** Source **

Hodge wants stricter listing for 20th-century buildings

Architecture Minister Margaret Hodge wants to make it more difficult for 20th-century buildings to be listed by introducing a two-tier test.

Answering questions in Parliament on 10 December, Hodge suggested that architectural merit alone would not be sufficient grounds for granting listed status to buildings 'built in the last 75 years or so'.

She added : 'We could consider criteria relating to, for instance, whether a building is still fit for purpose, the cost of maintaining it, and the context in which we determine whether to list it.'

Expanding on this at a Heritage Link Day, she said factors such as financial viability and a building's future use would also have to be considered, and added that the 'continuity of purpose of some post-war listings' should be looked at.

The comments have shocked conservationists, in particular the Twentieth Century Society (C20).

Catherine Croft, director at C20 said: 'I felt her comments [at the Heritage Link Day] were increasingly Luddite. She was incredibly dismissive about 20th-century buildings.

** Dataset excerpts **

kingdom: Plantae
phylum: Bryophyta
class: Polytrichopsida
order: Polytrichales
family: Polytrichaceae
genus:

** Stated task 1 **
Retype the part of the article on listing 20th-century buildings that begins at the words "The comments have" and stops after the words "about 20th-century buildings.".
** Stated task 2 **
Answer these questions from the article on listing 20th-century buildings:
(a) On what date did Hodge answer questions in Parliament?
(b) At what event did she expand on her remarks?
(c) Who is the director at C20?
** Stated task 3 **
Carry on the article about listing 20th-century buildings from the point where it stops.

** Exercise output 1 **
The comments have shocked conservationists, in particular the Twentieth Century Society (C20).

Catherine Croft, director at C20 said: 'I felt her comments [at the Heritage Link Day] were increasingly Luddite. She was incredibly dismissive about 20th-century buildings.

** Exercise output 2 **
(a) 10 December
(b) A Heritage Link Day
(c) Catherine Croft

** Exercise output 3 **
'Intellectually it is not the way to go. You get the notion she doesn't like the stuff.

Denys Lasdun's listed Keeling House

'For example, these [new] considerations were not taken into account when listing Denys Lasdun's 1970s Keeling House in East London in 1993, which the government realised had problems but thought deserved listing on its architectural merit alone – then minister Peter Brooke said that it was only architectural and historic merit that should be taken into account at listing stage.'

Croft said she intends to speak with Hodge and her department in the New Year.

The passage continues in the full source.